Solidarités internationales

La dimension internationale est présente et s’exprimera au moment de la tuerie d’Orlando. Des structures LGBTIQ participent à des manifestations au niveau international : Gay Pride (Hollande, Italie), Forum Social Mondial (2016), Malmoe for Diversity Festival 2016 (Suède), Copenhagen Winter Pride, 2016 (Danemark), Queer Asia 2016, SOAS (Londres)...

Plusieurs réseaux existent au niveau régional. Des associations du Maghreb et du Moyen-Orient publient une déclaration suite à l’incarcération de deux Marocaines mineures, en raison d’un baiser échangé en 2016. Des associations du Maghreb signent un communiqué  pour la décriminalisation de l’homosexualité. MantiQitna est une association qui organise un stage annuel, à destination des militantEs LGBTIQ de la région arabe.

Le boycott de la Pride de Tel Aviv est justifié par divers argumentaires, notamment le fait qu’aucun Palestinien ne peut demander l’asile en Israël, sauf s’il ou elle est homosexuelE, et que les autorités israéliennes se livrent à du chantage vis-à-vis de gays palestiniens, menaçant de les outer pour les contraindre à collaborer. La dénonciation du pinkwashing israélien est récurrente au sein d’associations palestiniennes ou libanaises.

L’idée fait son chemin que ce n’est pas l’homosexualité qui aurait été « importée de l’Occident », mais qu’en revanche, l’homophobie aurait été importée, notamment par des codes pénaux datant de la colonisation et toujours en vigueur. Une adresse à Cameron refuse que soit instrumentalisé l’assassinat d’homosexuels à Mossoul pour justifier une intervention militaire, etc.

Ici et maintenant !

Les Émirats arabes unis et l’Égypte ont légalisé les opérations chirurgicales de réassignation de sexe, pour contrer l’homosexualité. Au Liban, des évolutions positives sont enregistrées au niveau juridique, dues à des décisions individuelles de juges.

Généralement, c’est la répression seule qui domine. En plus de la répression qui vise touTEs les LGBTIQ (pénale, sociale, tortures spécifiques), les militantEs et leurs soutiens, voire ceux qui leur donnent la parole (journalistes), sont à leur tour réprimés.

En Tunisie, les autorités répriment l’homosexualité, mais légalisent une association dont les militants sont menacés de mort et agressés.
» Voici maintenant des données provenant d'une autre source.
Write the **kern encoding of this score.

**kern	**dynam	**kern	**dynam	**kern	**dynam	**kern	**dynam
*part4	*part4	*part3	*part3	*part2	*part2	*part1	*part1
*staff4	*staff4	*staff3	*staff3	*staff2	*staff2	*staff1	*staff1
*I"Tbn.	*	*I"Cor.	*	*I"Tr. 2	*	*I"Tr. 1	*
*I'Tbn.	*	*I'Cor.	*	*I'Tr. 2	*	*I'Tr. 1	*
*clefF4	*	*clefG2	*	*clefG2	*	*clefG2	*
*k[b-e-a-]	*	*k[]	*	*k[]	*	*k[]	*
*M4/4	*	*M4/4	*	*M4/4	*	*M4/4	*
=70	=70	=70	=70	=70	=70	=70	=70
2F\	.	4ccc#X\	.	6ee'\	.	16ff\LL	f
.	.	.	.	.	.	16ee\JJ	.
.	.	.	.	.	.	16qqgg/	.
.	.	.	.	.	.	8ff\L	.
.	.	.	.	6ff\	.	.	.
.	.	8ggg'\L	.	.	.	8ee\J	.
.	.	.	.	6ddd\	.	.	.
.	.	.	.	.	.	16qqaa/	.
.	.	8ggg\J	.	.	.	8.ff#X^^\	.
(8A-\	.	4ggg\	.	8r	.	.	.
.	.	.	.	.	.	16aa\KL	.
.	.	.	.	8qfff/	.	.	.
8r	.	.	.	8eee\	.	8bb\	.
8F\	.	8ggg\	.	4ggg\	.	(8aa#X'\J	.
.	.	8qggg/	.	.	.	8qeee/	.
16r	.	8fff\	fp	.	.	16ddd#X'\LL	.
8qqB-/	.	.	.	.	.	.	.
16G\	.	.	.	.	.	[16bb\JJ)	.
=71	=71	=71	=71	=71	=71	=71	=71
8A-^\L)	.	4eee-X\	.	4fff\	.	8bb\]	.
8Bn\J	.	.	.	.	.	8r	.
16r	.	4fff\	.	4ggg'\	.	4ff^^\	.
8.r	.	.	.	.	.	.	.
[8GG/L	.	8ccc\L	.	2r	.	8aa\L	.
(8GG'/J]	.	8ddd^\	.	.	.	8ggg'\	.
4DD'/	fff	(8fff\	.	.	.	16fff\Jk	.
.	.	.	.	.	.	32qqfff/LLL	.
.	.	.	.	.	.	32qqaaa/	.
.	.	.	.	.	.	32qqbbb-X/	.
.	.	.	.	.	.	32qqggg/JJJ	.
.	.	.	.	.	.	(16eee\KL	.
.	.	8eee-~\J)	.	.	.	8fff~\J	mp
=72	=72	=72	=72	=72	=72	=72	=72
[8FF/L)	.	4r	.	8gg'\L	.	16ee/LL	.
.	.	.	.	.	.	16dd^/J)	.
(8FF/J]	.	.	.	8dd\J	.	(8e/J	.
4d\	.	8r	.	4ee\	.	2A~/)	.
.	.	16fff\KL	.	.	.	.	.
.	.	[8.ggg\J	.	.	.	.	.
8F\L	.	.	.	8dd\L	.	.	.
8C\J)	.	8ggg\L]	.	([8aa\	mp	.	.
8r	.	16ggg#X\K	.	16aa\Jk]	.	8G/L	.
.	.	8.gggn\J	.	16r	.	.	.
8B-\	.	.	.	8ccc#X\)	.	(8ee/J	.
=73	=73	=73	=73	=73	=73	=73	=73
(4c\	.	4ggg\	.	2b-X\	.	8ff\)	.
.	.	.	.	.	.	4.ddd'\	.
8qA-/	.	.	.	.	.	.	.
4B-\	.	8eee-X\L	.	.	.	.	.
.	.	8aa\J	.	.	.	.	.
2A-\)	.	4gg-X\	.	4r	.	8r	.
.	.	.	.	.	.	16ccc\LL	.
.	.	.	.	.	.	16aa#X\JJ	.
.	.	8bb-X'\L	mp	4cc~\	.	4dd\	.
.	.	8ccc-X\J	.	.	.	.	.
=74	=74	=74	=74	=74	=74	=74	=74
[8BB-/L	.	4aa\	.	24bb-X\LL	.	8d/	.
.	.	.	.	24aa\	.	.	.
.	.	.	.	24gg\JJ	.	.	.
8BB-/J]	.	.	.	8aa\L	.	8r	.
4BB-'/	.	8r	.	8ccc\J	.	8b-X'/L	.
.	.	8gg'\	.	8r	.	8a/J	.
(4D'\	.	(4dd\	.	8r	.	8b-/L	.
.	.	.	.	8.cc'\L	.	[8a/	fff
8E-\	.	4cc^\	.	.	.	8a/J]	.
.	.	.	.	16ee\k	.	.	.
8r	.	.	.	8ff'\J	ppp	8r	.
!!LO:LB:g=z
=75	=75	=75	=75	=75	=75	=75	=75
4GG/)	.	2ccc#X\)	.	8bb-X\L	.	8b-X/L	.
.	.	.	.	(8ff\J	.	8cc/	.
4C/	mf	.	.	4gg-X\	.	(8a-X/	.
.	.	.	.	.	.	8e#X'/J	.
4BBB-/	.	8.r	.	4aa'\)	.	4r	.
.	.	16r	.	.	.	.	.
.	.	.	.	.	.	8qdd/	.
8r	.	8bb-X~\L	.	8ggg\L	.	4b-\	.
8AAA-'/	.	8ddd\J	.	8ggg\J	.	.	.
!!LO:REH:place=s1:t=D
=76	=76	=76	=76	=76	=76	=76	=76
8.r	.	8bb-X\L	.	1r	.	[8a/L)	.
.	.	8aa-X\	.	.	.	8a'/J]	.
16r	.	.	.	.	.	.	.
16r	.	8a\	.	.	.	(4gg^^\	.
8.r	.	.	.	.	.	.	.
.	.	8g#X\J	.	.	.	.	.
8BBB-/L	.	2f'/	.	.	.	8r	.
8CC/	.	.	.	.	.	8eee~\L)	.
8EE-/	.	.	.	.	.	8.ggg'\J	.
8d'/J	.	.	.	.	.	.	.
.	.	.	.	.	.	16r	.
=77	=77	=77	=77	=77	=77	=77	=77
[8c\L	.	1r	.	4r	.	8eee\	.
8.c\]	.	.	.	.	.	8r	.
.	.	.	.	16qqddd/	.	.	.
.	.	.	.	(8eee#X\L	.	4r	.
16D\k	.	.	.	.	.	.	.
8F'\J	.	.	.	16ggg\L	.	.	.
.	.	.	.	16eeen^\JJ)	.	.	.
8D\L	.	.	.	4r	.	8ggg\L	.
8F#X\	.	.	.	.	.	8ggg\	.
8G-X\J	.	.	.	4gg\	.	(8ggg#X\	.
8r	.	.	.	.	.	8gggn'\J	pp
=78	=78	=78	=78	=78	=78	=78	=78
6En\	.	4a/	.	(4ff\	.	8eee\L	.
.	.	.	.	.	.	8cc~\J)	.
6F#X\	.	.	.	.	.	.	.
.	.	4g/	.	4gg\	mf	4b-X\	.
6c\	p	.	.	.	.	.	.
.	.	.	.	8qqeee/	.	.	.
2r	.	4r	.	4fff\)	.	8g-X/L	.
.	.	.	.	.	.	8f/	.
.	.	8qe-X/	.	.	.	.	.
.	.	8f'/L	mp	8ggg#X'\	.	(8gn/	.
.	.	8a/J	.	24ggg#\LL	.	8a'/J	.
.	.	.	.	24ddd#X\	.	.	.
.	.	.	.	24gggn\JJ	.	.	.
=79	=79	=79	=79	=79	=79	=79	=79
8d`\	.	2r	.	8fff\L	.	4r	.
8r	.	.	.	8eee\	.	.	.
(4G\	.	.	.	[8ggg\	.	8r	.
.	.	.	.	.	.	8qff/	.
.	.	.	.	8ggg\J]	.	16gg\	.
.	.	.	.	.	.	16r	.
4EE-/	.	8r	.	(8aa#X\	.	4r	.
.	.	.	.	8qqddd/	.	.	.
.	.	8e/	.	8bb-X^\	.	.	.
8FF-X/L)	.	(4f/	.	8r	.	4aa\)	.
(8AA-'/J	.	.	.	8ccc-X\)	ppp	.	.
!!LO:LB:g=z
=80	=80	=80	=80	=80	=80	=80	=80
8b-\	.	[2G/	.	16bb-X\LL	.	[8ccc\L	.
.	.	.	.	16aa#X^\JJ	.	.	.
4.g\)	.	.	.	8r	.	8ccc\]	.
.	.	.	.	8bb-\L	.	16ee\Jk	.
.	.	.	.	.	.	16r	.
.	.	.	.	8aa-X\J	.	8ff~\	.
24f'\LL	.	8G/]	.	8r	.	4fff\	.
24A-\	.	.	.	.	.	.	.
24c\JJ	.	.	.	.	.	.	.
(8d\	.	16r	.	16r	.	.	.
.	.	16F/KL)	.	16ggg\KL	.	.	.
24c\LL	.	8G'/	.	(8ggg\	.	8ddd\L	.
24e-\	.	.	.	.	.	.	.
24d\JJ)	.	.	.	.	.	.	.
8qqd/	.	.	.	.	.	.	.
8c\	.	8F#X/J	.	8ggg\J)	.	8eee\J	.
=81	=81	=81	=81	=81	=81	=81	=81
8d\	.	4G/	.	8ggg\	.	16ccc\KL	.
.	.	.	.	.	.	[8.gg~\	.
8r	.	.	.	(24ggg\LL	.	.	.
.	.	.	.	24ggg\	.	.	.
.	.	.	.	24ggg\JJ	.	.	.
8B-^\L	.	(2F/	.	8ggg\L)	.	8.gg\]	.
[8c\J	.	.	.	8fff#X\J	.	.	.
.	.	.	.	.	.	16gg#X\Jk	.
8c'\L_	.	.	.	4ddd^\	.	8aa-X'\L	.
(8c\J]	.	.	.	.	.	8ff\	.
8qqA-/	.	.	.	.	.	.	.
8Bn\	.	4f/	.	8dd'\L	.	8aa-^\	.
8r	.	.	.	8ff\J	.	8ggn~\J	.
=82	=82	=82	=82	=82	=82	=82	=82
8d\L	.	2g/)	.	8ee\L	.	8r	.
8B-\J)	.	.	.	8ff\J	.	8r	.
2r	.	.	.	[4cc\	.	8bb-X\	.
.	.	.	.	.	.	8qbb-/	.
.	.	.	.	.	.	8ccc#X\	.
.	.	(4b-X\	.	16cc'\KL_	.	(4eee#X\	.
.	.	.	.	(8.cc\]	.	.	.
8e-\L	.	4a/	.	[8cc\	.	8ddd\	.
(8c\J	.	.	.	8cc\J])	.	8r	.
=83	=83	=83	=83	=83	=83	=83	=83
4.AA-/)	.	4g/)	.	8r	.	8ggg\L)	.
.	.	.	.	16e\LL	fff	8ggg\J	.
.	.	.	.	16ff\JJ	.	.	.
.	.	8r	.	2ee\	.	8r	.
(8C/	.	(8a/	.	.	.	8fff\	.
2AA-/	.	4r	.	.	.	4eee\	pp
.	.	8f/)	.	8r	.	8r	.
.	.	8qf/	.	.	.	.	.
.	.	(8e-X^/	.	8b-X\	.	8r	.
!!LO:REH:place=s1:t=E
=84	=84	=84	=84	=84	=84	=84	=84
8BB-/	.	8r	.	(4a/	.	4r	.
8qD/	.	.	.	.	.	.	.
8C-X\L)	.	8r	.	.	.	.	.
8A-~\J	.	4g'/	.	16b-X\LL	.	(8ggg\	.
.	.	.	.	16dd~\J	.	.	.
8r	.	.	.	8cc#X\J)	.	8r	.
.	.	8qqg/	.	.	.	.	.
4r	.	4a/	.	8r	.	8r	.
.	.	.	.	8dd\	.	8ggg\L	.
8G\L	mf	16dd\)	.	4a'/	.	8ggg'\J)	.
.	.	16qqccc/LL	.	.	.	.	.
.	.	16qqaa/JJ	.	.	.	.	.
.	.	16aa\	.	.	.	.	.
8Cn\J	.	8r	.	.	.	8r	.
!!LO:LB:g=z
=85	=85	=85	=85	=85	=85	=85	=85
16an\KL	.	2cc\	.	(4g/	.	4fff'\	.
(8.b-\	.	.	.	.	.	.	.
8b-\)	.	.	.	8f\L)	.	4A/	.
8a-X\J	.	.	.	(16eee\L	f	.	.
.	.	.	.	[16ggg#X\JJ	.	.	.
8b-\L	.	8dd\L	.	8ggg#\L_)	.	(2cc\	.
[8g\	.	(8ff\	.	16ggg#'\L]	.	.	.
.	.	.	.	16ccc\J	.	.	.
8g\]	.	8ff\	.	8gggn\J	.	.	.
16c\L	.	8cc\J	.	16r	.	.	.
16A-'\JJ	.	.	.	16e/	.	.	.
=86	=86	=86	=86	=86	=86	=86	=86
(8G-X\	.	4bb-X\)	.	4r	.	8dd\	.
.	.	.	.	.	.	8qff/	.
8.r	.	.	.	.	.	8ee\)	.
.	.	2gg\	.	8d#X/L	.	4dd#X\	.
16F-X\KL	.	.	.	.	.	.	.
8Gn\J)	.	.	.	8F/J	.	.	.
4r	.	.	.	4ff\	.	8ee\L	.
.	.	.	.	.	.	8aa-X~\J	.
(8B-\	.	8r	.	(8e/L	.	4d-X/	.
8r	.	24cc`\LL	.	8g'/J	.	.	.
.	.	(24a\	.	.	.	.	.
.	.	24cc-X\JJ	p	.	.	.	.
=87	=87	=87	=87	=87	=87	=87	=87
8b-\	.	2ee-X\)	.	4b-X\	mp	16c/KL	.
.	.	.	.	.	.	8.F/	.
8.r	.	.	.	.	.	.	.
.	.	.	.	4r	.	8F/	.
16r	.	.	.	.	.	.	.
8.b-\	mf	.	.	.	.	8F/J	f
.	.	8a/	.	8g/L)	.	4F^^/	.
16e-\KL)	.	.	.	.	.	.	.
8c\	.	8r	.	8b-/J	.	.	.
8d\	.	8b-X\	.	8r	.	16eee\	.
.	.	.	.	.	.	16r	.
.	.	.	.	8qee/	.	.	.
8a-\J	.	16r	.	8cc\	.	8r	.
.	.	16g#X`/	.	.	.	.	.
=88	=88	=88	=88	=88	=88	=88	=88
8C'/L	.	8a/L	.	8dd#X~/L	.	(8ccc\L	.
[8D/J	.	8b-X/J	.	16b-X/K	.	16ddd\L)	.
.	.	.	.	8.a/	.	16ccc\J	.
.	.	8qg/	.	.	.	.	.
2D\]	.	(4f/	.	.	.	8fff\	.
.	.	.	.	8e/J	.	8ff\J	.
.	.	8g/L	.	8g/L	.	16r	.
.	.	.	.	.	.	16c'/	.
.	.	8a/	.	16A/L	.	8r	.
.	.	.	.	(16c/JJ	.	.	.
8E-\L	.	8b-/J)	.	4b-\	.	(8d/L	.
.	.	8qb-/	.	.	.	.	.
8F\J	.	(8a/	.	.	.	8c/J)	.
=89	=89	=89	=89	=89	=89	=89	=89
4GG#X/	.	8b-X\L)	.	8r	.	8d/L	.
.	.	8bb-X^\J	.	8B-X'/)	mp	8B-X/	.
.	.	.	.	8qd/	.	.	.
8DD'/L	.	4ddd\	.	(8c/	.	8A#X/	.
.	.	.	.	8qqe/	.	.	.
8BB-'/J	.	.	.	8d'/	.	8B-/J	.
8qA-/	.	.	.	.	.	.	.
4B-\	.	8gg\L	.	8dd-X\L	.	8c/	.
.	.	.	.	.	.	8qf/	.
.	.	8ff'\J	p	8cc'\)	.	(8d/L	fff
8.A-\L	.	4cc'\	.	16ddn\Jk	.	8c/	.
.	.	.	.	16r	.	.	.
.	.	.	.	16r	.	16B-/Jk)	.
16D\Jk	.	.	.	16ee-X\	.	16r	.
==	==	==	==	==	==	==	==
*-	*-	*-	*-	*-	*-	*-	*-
Les autorités yéménites ou omanaises bloquent l’accès à des sites ou blogs LGBT. Les contre-révolutions laminent les espaces militants contraints d’espacer ou de suspendre leurs activités (Libye, Irak, Bahreïn, Syrie, Yémen). 

Des militantEs condamnés à la clandestinité fuient les persécutions perpétrées par les pouvoirs ou les sociétés en direction de l’Europe, où l’orientation sexuelle est désormais un motif de demande d’asile.

L’agression de Zak Otsmane, réfugié algérien de Trans Homo DZ – perpétrée à Marseille en mars dernier par deux légionnaire ou ex-légionnaire qui l’ont violé et torturé, et ont été mis en examen sans que soit retenu le caractère homophobe de l’agression... – est là pour nous rappeler que la solidarité avec les luttes LGBTIQ pourrait bien commencer ici.